### WHAT THE EXERCISE ASKS
Begin at the line with "camera: 25 degrees left, 0 degrees up" and write out every line after it, exactly, through the last line below, adding nothing.

### EXTRACTED DATA

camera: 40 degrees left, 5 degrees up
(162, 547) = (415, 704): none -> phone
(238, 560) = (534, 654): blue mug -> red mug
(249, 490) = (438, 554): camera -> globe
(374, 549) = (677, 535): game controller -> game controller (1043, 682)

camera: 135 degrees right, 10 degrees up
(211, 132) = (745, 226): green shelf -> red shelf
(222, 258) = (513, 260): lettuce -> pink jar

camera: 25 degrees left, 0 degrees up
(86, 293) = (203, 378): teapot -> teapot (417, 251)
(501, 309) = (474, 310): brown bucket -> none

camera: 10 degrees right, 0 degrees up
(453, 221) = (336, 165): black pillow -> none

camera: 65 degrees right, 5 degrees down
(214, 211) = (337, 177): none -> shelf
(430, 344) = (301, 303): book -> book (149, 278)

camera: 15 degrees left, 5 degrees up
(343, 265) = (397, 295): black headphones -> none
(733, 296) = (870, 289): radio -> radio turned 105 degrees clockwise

### RESPONSE AREA
camera: 25 degrees left, 0 degrees up
(86, 293) = (203, 378): teapot -> teapot (417, 251)
(501, 309) = (474, 310): brown bucket -> none

camera: 10 degrees right, 0 degrees up
(453, 221) = (336, 165): black pillow -> none

camera: 65 degrees right, 5 degrees down
(214, 211) = (337, 177): none -> shelf
(430, 344) = (301, 303): book -> book (149, 278)

camera: 15 degrees left, 5 degrees up
(343, 265) = (397, 295): black headphones -> none
(733, 296) = (870, 289): radio -> radio turned 105 degrees clockwise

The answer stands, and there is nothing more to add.